Когда вечером они вместе возвращались с работы, Клава, как всегда первая, в простоте судьбы уже вошла в общежитие, а Коля был у входа, у дверей, и лишь на миг задержался: он подумал, купил ли на ночь сигареты. Тревогу Коля почувствовал своевременно и даже шорох характерный уже слышал, но колебался – и тут рука с лету схватила его. Рука передвинула Колины плечи в самые кончики своих пальцев и стала душить (Коля энергичным образом высвобождался, выкручивался), боясь упустить, рука перебросила его в ладонь, прихватила и сжала, сначала несильно, потом вдруг со всей мощью. Из бедного Коли брызнули его мозги; и вообще вся его теплая жидкость, какая ни была: кровь, мозги, лимфа, моча, пот – все вместе этаким цветным сгустком выскочило из него вверх, к облакам, а кожа и кости, его остатки, были минутой позже выброшены через дома на окраину железнодорожной станции, в тупик. (Где лежали вповал пахучие шпалы и где ржавели старые вагоны. Почти им под колеса.)
ИЕРОГЛИФ
Когда в душе улеглось, я думал: как это все на меня нашло? И почему вместо того, чтобы запальчиво метаться по улицам, я не поднатужился и не принес этим мальчикам и девочкам (добры ко мне) хороший большой кусок говядины? Кусок, конечно, обледенел, перчаток у меня в тот вечер не было, и я ловил мороженое мясо в пышном белом сугробе, а оно выскальзывало (как во сне), царапало в кровь пальцы, ударяло, наконец я его ухватил.

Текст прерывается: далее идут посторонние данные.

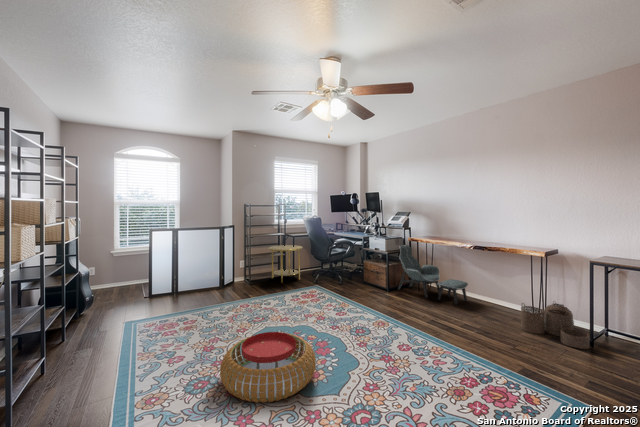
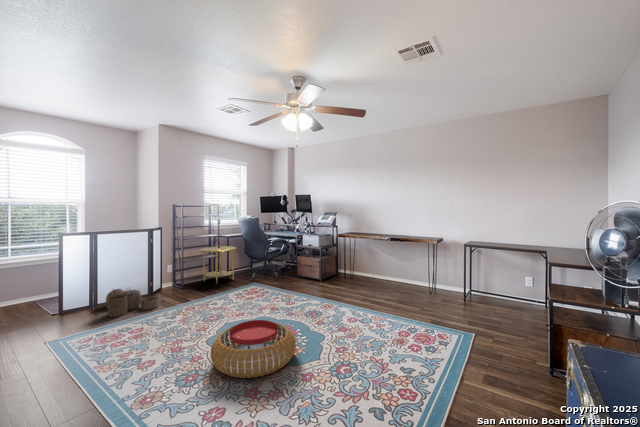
lounge chair: present [398,245,468,304] -> none [328,240,384,286]
woven basket: present [521,303,589,349] -> present [106,289,159,317]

Чувство страха, в общем, бесформенно и более похоже на меняющийся иероглиф, нежели на понятную и читаемую букву. (Не знаю, не угадаю его природы – вдруг ближе к ночи чувство прорывается, выскакивает, затем прогорает и, потускнев, столь же быстро исчезает, прячется в свои глубины.)
Начало было отчетливо: той зимней ночью я возвращался один. Возвращался из поздних гостей, где провел много часов и напился (это существенно). Падал снег. Под снегом лежал голый лед, так что ноги скользили. А впереди, во дворе многоэтажного дома, вырисовывалась темная фигура мужчины, который что-то такое в снегу прятал.
Силуэт четкий. Темный. Но – сквозь косенькие белые полосы летящего снега. Несколько насторожившимся ночным взглядом (при этом я продолжал идти) я видел, как мужчина суетится и приподымает из-под снега фанеру: он оттягивал за угол большой лист фанеры и совал свое «что-то» под эту фанеру, под снег. «Что-то» было большим: напоминало по форме старинную палицу или огромную булаву длиной этак поболее метра. Мужчина ушел, исчез. А я двигался в тишине (в тишине снегопада) московской зимней ночи – двигался пьяненькими зигзагами по скользкому снегу. Не слишком думая, я оказался стоящим прямо у места сокрытия: просто оно само оказалось на моем пути. Сугробы. Там и тут холмы снега, завораживающие своими неправильными объемами. И темный, со слабой подсветкой дом (в одном из подъездов, вероятно, мужчина скрылся).